Can you write out, character for character, every line below from the one containing "pose: elev=265.8 azim=223.8" down to the one containing "Dot at: (164, 233)", with both of those lines included?

[Rows from a dataset]
========================================================================
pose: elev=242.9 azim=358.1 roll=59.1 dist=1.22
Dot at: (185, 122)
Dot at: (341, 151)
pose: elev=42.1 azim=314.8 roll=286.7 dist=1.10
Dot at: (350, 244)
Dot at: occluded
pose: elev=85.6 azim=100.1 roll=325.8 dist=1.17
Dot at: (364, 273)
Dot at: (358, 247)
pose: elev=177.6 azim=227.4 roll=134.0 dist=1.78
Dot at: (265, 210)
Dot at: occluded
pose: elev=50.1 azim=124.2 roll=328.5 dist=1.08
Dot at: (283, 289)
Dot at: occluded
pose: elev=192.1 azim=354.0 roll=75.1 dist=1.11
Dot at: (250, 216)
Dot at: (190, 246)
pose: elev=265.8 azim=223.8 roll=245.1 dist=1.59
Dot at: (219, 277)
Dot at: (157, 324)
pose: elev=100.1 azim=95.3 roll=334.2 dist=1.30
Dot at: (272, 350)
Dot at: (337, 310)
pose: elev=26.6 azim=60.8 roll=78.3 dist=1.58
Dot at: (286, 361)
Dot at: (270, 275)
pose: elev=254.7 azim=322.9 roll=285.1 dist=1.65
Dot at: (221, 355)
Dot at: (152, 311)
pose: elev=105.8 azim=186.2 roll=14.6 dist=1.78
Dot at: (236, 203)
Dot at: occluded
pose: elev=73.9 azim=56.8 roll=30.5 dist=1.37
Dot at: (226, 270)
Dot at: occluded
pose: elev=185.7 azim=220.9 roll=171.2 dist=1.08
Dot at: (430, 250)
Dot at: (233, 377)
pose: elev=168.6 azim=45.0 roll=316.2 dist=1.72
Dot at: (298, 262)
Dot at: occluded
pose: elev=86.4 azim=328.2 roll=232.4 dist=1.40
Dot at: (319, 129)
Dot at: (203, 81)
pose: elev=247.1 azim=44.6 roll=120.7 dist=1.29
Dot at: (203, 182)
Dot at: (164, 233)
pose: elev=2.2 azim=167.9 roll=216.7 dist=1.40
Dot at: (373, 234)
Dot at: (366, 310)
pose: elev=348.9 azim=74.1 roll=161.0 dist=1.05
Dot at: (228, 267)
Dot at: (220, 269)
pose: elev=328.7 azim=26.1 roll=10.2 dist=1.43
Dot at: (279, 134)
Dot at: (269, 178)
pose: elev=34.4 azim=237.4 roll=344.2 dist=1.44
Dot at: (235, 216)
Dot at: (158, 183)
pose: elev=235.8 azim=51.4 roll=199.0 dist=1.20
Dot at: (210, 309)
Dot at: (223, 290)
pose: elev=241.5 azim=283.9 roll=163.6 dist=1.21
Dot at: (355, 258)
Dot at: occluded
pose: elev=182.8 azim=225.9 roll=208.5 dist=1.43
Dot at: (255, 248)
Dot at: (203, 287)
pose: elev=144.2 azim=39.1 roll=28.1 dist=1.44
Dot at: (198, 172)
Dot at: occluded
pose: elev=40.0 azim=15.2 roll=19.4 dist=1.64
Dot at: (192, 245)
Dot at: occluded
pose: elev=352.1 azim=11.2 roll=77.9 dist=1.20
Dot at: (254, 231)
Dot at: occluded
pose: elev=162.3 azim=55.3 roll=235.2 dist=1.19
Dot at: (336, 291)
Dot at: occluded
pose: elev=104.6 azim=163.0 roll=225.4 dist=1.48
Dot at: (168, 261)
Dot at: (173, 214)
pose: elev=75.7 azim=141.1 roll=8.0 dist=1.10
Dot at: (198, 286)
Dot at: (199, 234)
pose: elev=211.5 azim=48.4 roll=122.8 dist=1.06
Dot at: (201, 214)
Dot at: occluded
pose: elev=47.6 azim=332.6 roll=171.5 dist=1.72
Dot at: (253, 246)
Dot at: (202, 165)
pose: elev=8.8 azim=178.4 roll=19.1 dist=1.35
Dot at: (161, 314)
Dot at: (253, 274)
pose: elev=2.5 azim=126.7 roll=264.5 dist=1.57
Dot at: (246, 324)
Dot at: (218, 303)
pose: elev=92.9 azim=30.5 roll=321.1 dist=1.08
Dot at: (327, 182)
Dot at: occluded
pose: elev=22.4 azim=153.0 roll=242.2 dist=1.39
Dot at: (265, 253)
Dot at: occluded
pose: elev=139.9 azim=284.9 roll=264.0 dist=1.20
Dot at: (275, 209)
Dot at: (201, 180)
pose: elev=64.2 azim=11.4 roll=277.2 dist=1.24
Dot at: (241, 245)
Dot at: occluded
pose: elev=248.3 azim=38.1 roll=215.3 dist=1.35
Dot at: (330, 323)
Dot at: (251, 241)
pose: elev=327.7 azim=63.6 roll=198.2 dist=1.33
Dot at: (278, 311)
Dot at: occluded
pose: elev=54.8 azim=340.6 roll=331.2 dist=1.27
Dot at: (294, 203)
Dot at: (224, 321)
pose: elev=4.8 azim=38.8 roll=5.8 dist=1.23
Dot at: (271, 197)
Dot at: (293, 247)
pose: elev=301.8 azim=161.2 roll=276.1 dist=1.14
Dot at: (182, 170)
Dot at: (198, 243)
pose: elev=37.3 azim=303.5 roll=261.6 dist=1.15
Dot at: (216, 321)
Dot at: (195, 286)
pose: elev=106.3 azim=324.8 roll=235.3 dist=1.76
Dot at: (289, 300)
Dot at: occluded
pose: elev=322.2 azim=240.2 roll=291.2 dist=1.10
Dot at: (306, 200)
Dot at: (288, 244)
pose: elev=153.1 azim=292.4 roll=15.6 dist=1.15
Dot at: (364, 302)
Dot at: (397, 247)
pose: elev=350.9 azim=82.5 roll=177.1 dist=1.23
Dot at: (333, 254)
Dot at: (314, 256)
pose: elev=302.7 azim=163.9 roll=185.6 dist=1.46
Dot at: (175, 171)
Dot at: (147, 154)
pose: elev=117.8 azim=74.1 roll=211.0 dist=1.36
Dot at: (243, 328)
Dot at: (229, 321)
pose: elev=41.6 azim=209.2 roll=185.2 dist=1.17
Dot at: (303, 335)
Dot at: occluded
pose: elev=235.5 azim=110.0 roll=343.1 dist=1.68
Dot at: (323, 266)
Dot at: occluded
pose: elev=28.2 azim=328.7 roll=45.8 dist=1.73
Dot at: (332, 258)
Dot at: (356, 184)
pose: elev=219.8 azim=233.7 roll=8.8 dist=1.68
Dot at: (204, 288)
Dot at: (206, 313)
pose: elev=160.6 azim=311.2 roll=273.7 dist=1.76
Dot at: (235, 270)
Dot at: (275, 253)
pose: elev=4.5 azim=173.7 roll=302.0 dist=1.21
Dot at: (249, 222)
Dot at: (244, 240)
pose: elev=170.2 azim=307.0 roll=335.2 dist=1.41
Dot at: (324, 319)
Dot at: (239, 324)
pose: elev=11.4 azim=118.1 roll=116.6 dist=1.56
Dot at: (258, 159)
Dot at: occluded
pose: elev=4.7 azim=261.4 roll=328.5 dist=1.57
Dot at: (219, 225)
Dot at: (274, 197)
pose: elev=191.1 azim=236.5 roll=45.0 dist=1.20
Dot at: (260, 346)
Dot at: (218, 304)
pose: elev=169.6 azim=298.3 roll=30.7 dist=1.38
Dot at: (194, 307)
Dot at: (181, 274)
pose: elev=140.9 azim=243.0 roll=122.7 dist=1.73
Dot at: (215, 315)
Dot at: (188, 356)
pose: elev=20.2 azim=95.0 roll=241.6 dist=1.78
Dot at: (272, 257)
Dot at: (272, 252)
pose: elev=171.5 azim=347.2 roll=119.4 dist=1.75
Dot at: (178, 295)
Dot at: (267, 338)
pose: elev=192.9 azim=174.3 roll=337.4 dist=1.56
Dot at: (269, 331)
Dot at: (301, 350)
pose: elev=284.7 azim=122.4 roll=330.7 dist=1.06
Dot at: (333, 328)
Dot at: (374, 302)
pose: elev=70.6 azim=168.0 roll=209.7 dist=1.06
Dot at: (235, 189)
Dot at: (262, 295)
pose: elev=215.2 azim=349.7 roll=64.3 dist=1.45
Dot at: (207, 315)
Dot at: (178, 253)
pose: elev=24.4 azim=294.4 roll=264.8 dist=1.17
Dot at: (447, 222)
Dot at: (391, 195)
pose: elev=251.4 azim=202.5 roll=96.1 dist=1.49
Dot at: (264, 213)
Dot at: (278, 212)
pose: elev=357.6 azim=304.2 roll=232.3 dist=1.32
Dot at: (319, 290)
========================================================================
WRITTEN RESPONSE
pose: elev=265.8 azim=223.8 roll=245.1 dist=1.59
Dot at: (219, 277)
Dot at: (157, 324)
pose: elev=100.1 azim=95.3 roll=334.2 dist=1.30
Dot at: (272, 350)
Dot at: (337, 310)
pose: elev=26.6 azim=60.8 roll=78.3 dist=1.58
Dot at: (286, 361)
Dot at: (270, 275)
pose: elev=254.7 azim=322.9 roll=285.1 dist=1.65
Dot at: (221, 355)
Dot at: (152, 311)
pose: elev=105.8 azim=186.2 roll=14.6 dist=1.78
Dot at: (236, 203)
Dot at: occluded
pose: elev=73.9 azim=56.8 roll=30.5 dist=1.37
Dot at: (226, 270)
Dot at: occluded
pose: elev=185.7 azim=220.9 roll=171.2 dist=1.08
Dot at: (430, 250)
Dot at: (233, 377)
pose: elev=168.6 azim=45.0 roll=316.2 dist=1.72
Dot at: (298, 262)
Dot at: occluded
pose: elev=86.4 azim=328.2 roll=232.4 dist=1.40
Dot at: (319, 129)
Dot at: (203, 81)
pose: elev=247.1 azim=44.6 roll=120.7 dist=1.29
Dot at: (203, 182)
Dot at: (164, 233)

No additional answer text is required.